▶ **QUÉ HACER**
¿Cómo se traduce al inglés esta oración del texto sobre la Iglesia mozárabe: «La silla metropolitana y primada de Toledo mantenía su importancia y autoridad.»?

▶ **PÁGINA**
□ □ □
En efecto, como se ve, la Iglesia mozárabe española, en todo el resto del siglo X, no sufrió nuevos males y mantuvo sus comunidades dentro de las ciudades gobernadas por los musulmanes. Aunque por falta de documentos desconocemos los detalles, sabemos que perseveraban las antiguas diócesis y poblaciones cristianas, con sus obispos y clero, pues se han conservado los nombres de algunos prelados, condes, jueces y magistrados mozárabes en todo este tiempo. La silla metropolitana y primada de Toledo mantenía su importancia y autoridad.

Por los cronistas árabes tenemos noticias detalladas de las embajadas cristianas recibidas por el califa, en las que intervenían como intérpretes y mediadores los obispos mozárabes. El despacho de estas embajadas era muy lento y difícil. Un ejemplo de ello es la embajada enviada por el emperador Otón I a la Córdoba de Abderramán III entre los años 954 y 956 en la que venía como embajador principal el santo abad Juan de Gorce. En su
Historia de los mozárabes de España
, Francisco Javier Simonet y Baca nos da un relato completo del asunto. Al parecer, Abderramán le envió a un obispo mozárabe llamado Juan, el cual justificó su sujeción al poder del califa arguyendo al abad con la sentencia de san Pablo, de que no debemos resistir a la potestad:

Nosotros, añadió, somos más condescendientes con estos musulmanes. En el medio de la gran calamidad que sufrimos por nuestro pecados. Les debemos aún el consuelo de que nos permitan usar nuestras propias leyes, y de que viéndonos, como nos ven, muy adictos y diligentes en el culto y fe cristiana, todavía nos consideran y atienden, y cultivan nuestro trato con agrado y placer, cuando, por el contrario, aborrecen del todo a los judíos, en las circunstancias en las que nos hallamos, nuestras conducta para con ellos consiste en obedecerles y darles gusto en todo aquello en que no redunda en detrimento de nuestra creencia y religión.

Provocado en su ánimo con estas razones, Juan de Gorze repuso:

A otro cualquiera, y no a un obispo como tú, le sería lícito usar de ese lenguaje. Tú, ministro de la verdadera fe, y que por razón de tu alto cargo debes ser su defensor, no ya por respetos y temores humanos habías de contener a todos en la predicación de la verdad; pero ni aun sustraerte tú mismo de esta obligación. ¿Pues cuánto mejor es absolutamente para un varón cristiano no sufrir los rigores del hambre que no participar de los manjares de los paganos para destruir la fe de los otros? Además, y esto es cosa detestable y repugnante para toda la Iglesia católica, he oído que os circuncidáis a usanza de los musulmanes, estimando no bastante la enérgica sentencia del Apóstol: «Si os circuncidáis, de nada os aprovechará Cristo». También advierto que por el trato de ellos desecháis ciertos manjares, cuando todas las cosas son limpias y puras para los de corazón limpio… y la santificación no se alcanza por la abstención de comestibles que Dios crio, sino por la palabra divina y por la oración».
□ □ □
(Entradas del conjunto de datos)

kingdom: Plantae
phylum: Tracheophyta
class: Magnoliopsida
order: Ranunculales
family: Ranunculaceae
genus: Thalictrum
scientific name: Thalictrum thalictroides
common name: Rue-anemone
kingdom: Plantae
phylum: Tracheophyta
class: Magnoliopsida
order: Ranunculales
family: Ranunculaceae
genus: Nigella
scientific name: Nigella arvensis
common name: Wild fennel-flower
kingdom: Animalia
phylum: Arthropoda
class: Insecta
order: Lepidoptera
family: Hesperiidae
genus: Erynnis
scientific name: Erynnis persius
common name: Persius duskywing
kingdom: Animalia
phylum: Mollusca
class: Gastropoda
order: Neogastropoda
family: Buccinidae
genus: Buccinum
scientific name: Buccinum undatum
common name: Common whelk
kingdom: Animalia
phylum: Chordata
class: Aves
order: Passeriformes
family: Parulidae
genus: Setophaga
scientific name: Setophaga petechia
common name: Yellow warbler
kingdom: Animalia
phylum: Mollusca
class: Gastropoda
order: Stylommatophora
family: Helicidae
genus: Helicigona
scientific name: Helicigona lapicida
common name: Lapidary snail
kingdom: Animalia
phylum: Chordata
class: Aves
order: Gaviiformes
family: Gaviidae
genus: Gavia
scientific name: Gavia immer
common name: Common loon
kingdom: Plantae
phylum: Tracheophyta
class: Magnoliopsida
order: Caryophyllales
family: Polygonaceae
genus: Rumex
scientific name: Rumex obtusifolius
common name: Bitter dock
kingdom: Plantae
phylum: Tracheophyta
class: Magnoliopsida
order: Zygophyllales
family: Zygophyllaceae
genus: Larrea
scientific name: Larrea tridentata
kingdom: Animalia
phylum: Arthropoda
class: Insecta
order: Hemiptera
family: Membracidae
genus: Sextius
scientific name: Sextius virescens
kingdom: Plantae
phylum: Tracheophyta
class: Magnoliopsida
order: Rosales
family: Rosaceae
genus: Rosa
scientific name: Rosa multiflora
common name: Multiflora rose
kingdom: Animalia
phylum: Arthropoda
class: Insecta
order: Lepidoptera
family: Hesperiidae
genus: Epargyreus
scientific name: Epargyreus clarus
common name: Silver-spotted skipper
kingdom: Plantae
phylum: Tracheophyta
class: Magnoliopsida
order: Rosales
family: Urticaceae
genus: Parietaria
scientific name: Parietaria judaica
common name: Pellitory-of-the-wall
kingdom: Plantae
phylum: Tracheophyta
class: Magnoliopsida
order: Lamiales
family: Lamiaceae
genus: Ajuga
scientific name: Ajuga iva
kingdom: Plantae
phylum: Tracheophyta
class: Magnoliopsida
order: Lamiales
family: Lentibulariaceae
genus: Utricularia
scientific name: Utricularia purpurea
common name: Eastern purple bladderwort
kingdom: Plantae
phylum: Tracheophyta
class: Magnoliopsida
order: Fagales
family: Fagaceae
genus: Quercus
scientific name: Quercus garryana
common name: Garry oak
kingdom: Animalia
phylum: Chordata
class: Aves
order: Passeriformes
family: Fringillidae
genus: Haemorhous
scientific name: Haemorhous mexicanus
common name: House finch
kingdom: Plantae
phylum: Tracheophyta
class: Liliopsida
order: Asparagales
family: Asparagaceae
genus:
□ □ □
▶ **RESPUESTA DEL EJERCICIO**
The metropolitan and primatial see of Toledo kept its importance and authority.